The Cold War was the most important political issue of the early postwar period. It grew out of longstanding disagreements between the Soviet Union and the United States. In 1918 American troops participated in the Allied intervention in Russia on behalf of anti-Bolshevik forces. American diplomatic recognition of the Bolshevik regime did not come until 1933. Even then, suspicions persisted. During World War II, however, the two countries found themselves allied and thus ignored their differences to counter the Nazi threat.
At the war's end, antagonisms surfaced again. The United States hoped to share with other countries its conception of liberty, equality and democracy. With the rest of the world in turmoil, struggling with civil wars and disintegrating empires, the nation hoped to provide the stability to make peaceful reconstruction possible. Unable to forget the specter of the Great Depression (1929-1940), America now fostered its familiar position of free trade, and sought to eliminate trade barriers both to create markets for American agricultural and industrial products, and to ensure the ability of West European nations to export as a means to generate economic growth and rebuild their economies. Reduced trade barriers, it was believed, would promote economic growth at home and abroad, and bolster stability with U.S. friends and allies.

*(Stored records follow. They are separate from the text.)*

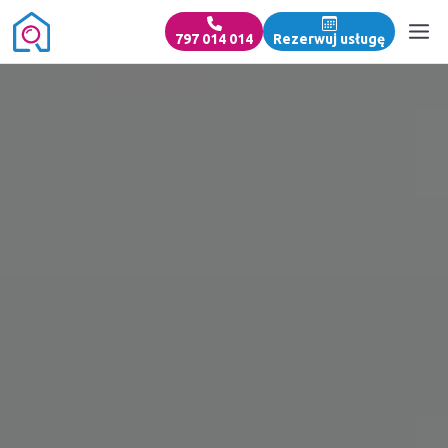
797 014 014
Rezerwuj usługę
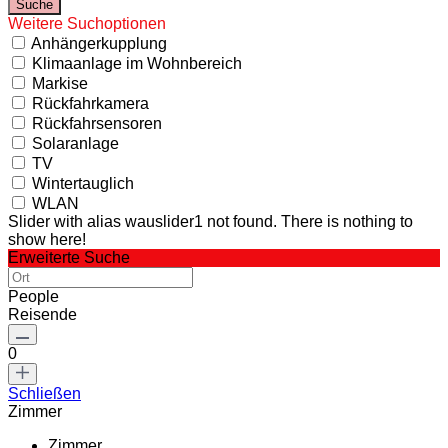
Weitere Suchoptionen
Anhängerkupplung
Klimaanlage im Wohnbereich
Markise
Rückfahrkamera
Rückfahrsensoren
Solaranlage
TV
Wintertauglich
WLAN
Slider with alias wauslider1 not found.
There is nothing to
show here!
Erweiterte Suche
People
Reisende
0
Schließen
Zimmer
Zimmer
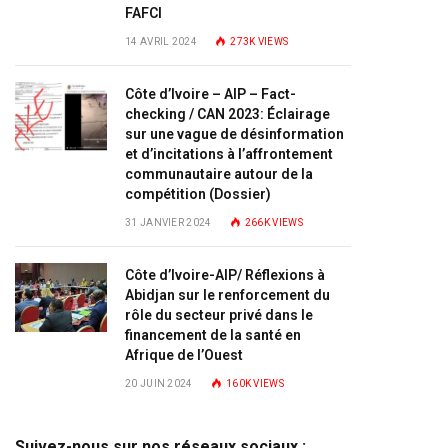
FAFCI
14 AVRIL 2024
273K
VIEWS
Côte d’Ivoire – AIP – Fact-
checking / CAN 2023: Éclairage
sur une vague de désinformation
et d’incitations à l’affrontement
communautaire autour de la
compétition (Dossier)
31 JANVIER 2024
266K
VIEWS
Côte d’Ivoire-AIP/ Réflexions à
Abidjan sur le renforcement du
rôle du secteur privé dans le
financement de la santé en
Afrique de l’Ouest
20 JUIN 2024
160K
VIEWS
Suivez-nous sur nos réseaux sociaux :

The Soviet Union had its own agenda. The Russian historical tradition of centralized, autocratic government contrasted with the American emphasis on democracy. Marxist-Leninist ideology had been downplayed during the war but still guided Soviet policy. Devastated by the struggle in which 20 million Soviet citizens had died, the Soviet Union was intent on rebuilding and on protecting itself from another such terrible conflict. The Soviets were particularly concerned about another invasion of their territory from the west. Having repelled Hitler's thrust, they were determined to preclude another such attack. The Soviet Union now demanded "defensible" borders and regimes sympathetic to its aims in Eastern Europe. But the United States had declared the restoration of independence and self-government to Poland, Czechoslovakia and the other countries of Central and Eastern Europe one of its war aims.